What lines of the data below hold "shoulder"? Show them.

──────── Material supplied

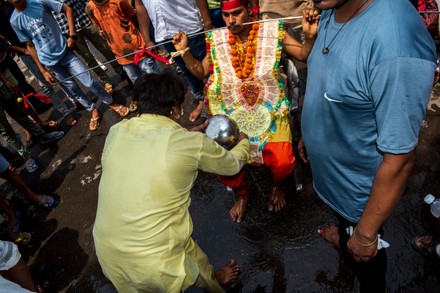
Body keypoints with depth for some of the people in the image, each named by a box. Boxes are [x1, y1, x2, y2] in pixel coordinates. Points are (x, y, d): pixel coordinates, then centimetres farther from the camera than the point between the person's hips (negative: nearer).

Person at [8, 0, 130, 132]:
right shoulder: (14, 21, -2)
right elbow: (30, 45, 5)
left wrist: (72, 36, -10)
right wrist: (43, 71, 4)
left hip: (64, 51, -2)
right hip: (50, 62, 2)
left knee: (89, 82, -8)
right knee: (73, 89, 9)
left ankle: (111, 103, 15)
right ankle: (94, 111, 29)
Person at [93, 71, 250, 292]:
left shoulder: (116, 132, -4)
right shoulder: (191, 143, -16)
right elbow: (233, 164, 4)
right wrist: (243, 143, 24)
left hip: (106, 255, 4)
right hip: (154, 264, -3)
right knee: (197, 264, 29)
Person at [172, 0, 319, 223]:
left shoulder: (273, 31, -2)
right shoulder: (217, 40, 5)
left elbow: (303, 56, -3)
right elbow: (201, 73, 13)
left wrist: (310, 36, -23)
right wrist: (184, 51, 0)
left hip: (269, 110, -2)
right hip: (231, 113, 2)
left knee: (282, 162, -23)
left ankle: (276, 186, 19)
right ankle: (242, 194, 18)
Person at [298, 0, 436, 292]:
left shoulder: (396, 44, -38)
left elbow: (399, 160, -30)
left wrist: (365, 235, -19)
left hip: (360, 187, -6)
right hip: (331, 168, 7)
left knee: (362, 252, 23)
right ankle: (345, 235, 68)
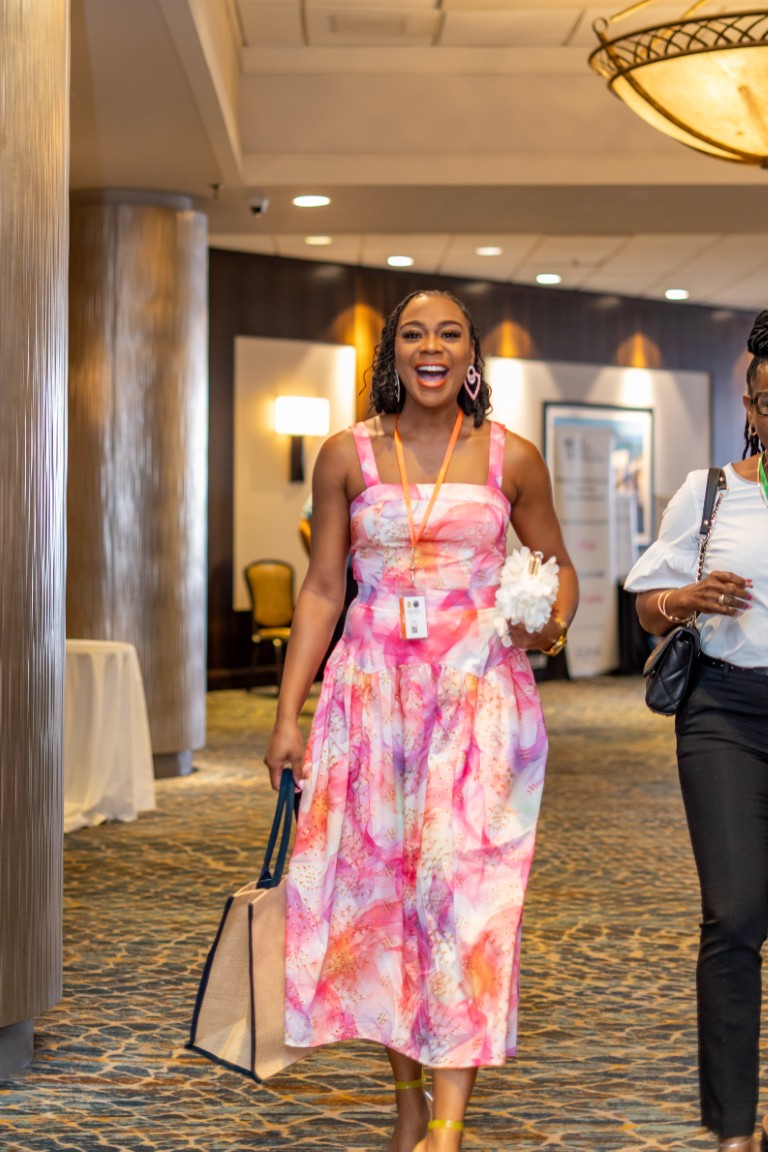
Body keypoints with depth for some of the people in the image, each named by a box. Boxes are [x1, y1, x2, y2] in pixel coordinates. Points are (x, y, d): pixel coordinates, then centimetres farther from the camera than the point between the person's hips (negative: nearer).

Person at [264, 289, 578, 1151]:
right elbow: (322, 588, 7)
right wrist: (288, 713, 3)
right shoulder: (347, 456, 5)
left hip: (479, 691, -2)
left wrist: (554, 622, -9)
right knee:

────────────────

> _The answer_:
right shoulder: (14, 21, -2)
left shoulder: (116, 132, -4)
right shoulder: (191, 143, -16)
left shoulder: (273, 31, -2)
right shoulder: (217, 40, 5)
left shoulder: (396, 44, -38)
right shoulder: (347, 456, 5)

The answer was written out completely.